Moedas e Matérias-primas
- Mercado cambial: O Índice do Dólar dos EUA (USDIDX) está a recuperar cerca de 0,2% face a um mínimo de três meses, na sequência de uma queda de quase 0,9% na semana passada. O dólar canadiano continua a ser a moeda mais fraca da sessão (USDCAD: +0,35%), enquanto outras moedas do G10 estão a reduzir as perdas face ao dólar dos EUA. O EURUSD registou uma descida de apenas 0,04% (após ter atingido um mínimo de sessão de -0,15%).

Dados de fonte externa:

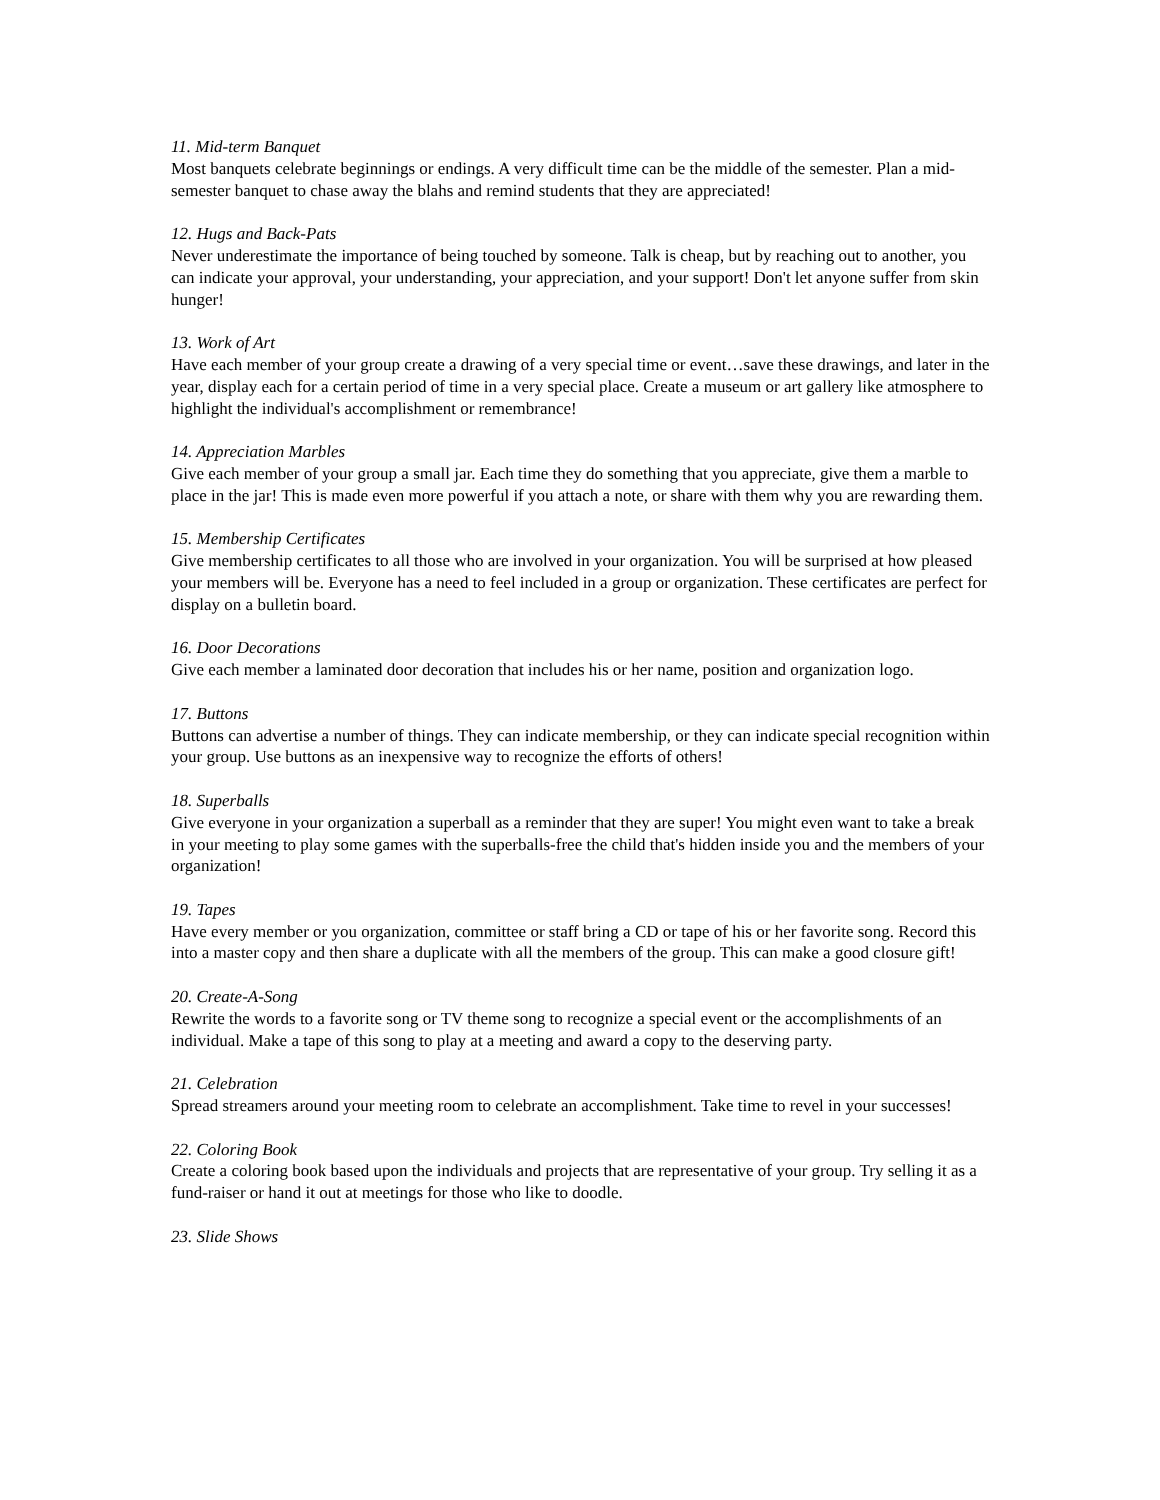11. Mid-term Banquet
Most banquets celebrate beginnings or endings. A very difficult time can be the middle of the semester. Plan a mid-semester banquet to chase away the blahs and remind students that they are appreciated!
12. Hugs and Back-Pats
Never underestimate the importance of being touched by someone. Talk is cheap, but by reaching out to another, you can indicate your approval, your understanding, your appreciation, and your support! Don't let anyone suffer from skin hunger!
13. Work of Art
Have each member of your group create a drawing of a very special time or event…save these drawings, and later in the year, display each for a certain period of time in a very special place. Create a museum or art gallery like atmosphere to highlight the individual's accomplishment or remembrance!
14. Appreciation Marbles
Give each member of your group a small jar. Each time they do something that you appreciate, give them a marble to place in the jar! This is made even more powerful if you attach a note, or share with them why you are rewarding them.
15. Membership Certificates
Give membership certificates to all those who are involved in your organization. You will be surprised at how pleased your members will be. Everyone has a need to feel included in a group or organization. These certificates are perfect for display on a bulletin board.
16. Door Decorations
Give each member a laminated door decoration that includes his or her name, position and organization logo.
17. Buttons
Buttons can advertise a number of things. They can indicate membership, or they can indicate special recognition within your group. Use buttons as an inexpensive way to recognize the efforts of others!
18. Superballs
Give everyone in your organization a superball as a reminder that they are super! You might even want to take a break in your meeting to play some games with the superballs-free the child that's hidden inside you and the members of your organization!
19. Tapes
Have every member or you organization, committee or staff bring a CD or tape of his or her favorite song. Record this into a master copy and then share a duplicate with all the members of the group. This can make a good closure gift!
20. Create-A-Song
Rewrite the words to a favorite song or TV theme song to recognize a special event or the accomplishments of an individual. Make a tape of this song to play at a meeting and award a copy to the deserving party.
21. Celebration
Spread streamers around your meeting room to celebrate an accomplishment. Take time to revel in your successes!
22. Coloring Book
Create a coloring book based upon the individuals and projects that are representative of your group. Try selling it as a fund-raiser or hand it out at meetings for those who like to doodle.
23. Slide Shows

- Os futuros do petróleo Brent (OIL) registam uma descida de 0,9%, para 91,30 dólares por barril, enquanto os futuros do gás natural estão a subir tanto na NYMEX (NATGAS: +3%) como na Europa (NATGAS.EU: +3,1%).
- Os metais preciosos continuam a registar ganhos, apesar da tentativa de recuperação do dólar. O ouro valoriza 1,3%, para 4 660 dólares por onça, enquanto a prata sobe 0,5%, para 69,30 dólares por onça.
Criptomoedas
- O Bitcoin está a estabilizar-se perto dos 77 800 dólares, na sequência de uma valorização semanal de 24%, impulsionada por compras no mercado à vista e pela liquidação de posições curtas. O Ethereum e a Solana registaram um padrão semelhante, em que as valorizações dos preços foram acompanhadas por uma diminuição do volume de posições em aberto nos contratos de futuros. Isto aponta para o predomínio da procura orgânica no mercado à vista, em vez da acumulação de alavancagem.